**What you will do**
Set down exactly the lines below between the line holding "4) veikt ar" and the line holding "6) ievērot normatīvos", inclusive; no other line belongs in the answer.

Dataset content below:

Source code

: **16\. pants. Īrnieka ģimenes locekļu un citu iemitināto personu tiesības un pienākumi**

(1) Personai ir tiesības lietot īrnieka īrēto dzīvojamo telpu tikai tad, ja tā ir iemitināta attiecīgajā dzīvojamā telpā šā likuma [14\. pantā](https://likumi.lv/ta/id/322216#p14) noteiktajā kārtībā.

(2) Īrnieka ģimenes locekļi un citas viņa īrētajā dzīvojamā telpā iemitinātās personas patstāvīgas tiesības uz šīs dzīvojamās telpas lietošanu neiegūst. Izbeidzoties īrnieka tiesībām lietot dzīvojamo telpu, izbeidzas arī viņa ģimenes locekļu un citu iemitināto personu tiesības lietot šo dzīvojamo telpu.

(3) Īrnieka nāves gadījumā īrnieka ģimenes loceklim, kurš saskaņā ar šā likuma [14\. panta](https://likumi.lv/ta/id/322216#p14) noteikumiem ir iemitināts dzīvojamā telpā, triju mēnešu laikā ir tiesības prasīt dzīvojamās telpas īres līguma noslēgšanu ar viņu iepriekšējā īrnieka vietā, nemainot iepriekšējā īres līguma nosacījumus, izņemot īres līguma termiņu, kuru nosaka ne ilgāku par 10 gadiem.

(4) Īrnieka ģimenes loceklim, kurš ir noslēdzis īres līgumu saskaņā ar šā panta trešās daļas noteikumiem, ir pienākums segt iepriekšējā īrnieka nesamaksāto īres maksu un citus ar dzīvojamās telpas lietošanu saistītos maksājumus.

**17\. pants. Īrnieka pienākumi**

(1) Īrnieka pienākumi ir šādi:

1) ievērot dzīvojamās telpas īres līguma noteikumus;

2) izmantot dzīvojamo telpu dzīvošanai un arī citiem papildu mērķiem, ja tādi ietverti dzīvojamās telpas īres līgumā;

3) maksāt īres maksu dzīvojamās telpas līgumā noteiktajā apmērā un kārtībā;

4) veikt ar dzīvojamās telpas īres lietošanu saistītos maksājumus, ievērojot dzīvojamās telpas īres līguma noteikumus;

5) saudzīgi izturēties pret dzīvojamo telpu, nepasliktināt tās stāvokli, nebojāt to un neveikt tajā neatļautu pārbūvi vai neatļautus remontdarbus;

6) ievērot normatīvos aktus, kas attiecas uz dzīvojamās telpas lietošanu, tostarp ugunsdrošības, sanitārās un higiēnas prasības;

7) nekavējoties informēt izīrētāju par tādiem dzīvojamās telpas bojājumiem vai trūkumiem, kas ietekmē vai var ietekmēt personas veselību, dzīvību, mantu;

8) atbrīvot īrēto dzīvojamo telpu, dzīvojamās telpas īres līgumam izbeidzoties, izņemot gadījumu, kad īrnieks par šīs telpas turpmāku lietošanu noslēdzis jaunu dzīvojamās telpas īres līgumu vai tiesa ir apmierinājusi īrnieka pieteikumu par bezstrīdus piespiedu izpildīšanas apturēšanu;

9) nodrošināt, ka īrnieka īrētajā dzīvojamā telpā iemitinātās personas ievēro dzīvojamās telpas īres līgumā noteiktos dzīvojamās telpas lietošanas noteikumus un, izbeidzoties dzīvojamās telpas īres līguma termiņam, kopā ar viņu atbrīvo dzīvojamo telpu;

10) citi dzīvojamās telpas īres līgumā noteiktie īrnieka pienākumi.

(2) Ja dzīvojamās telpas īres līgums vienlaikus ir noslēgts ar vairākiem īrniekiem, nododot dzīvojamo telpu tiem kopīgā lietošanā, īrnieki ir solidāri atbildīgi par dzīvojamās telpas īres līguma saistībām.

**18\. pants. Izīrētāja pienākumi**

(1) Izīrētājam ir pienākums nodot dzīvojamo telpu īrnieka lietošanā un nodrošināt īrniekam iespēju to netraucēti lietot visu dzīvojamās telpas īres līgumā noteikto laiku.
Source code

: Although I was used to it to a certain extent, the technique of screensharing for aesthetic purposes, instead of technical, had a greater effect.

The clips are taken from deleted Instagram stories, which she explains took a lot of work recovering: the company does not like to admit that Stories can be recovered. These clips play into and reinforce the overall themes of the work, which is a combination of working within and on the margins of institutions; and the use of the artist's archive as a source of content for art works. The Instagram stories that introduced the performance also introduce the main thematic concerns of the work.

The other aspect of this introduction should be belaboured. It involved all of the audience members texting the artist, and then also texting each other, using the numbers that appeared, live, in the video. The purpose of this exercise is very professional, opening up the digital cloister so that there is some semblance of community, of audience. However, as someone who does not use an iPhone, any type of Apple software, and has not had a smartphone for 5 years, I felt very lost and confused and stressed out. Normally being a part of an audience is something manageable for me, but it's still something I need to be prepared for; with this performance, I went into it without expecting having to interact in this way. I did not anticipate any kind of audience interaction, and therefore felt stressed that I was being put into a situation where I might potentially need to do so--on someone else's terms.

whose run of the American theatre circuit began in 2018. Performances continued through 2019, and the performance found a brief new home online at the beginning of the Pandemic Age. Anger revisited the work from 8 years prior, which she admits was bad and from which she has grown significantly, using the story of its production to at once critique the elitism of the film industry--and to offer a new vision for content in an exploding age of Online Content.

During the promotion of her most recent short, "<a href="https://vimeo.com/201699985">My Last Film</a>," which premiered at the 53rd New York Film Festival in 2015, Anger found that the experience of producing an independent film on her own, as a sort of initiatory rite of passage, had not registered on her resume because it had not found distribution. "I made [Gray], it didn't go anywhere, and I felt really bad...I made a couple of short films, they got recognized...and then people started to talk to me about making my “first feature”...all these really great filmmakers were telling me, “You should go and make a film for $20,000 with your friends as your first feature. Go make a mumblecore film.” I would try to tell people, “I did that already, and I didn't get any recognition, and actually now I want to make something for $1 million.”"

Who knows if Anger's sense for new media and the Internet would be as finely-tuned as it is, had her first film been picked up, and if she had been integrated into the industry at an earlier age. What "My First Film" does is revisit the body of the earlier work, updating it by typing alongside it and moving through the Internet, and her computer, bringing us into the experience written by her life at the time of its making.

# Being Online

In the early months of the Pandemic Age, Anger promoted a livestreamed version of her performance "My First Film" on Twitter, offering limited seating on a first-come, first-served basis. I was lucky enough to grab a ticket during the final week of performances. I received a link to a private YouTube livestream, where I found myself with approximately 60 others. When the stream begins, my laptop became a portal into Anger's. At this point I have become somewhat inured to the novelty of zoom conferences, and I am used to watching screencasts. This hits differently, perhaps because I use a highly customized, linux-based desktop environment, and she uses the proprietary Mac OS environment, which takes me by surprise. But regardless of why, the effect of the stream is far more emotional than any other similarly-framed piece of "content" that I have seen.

End of Dataset content.

**Task output**
4) veikt ar dzīvojamās telpas īres lietošanu saistītos maksājumus, ievērojot dzīvojamās telpas īres līguma noteikumus;

5) saudzīgi izturēties pret dzīvojamo telpu, nepasliktināt tās stāvokli, nebojāt to un neveikt tajā neatļautu pārbūvi vai neatļautus remontdarbus;

6) ievērot normatīvos aktus, kas attiecas uz dzīvojamās telpas lietošanu, tostarp ugunsdrošības, sanitārās un higiēnas prasības;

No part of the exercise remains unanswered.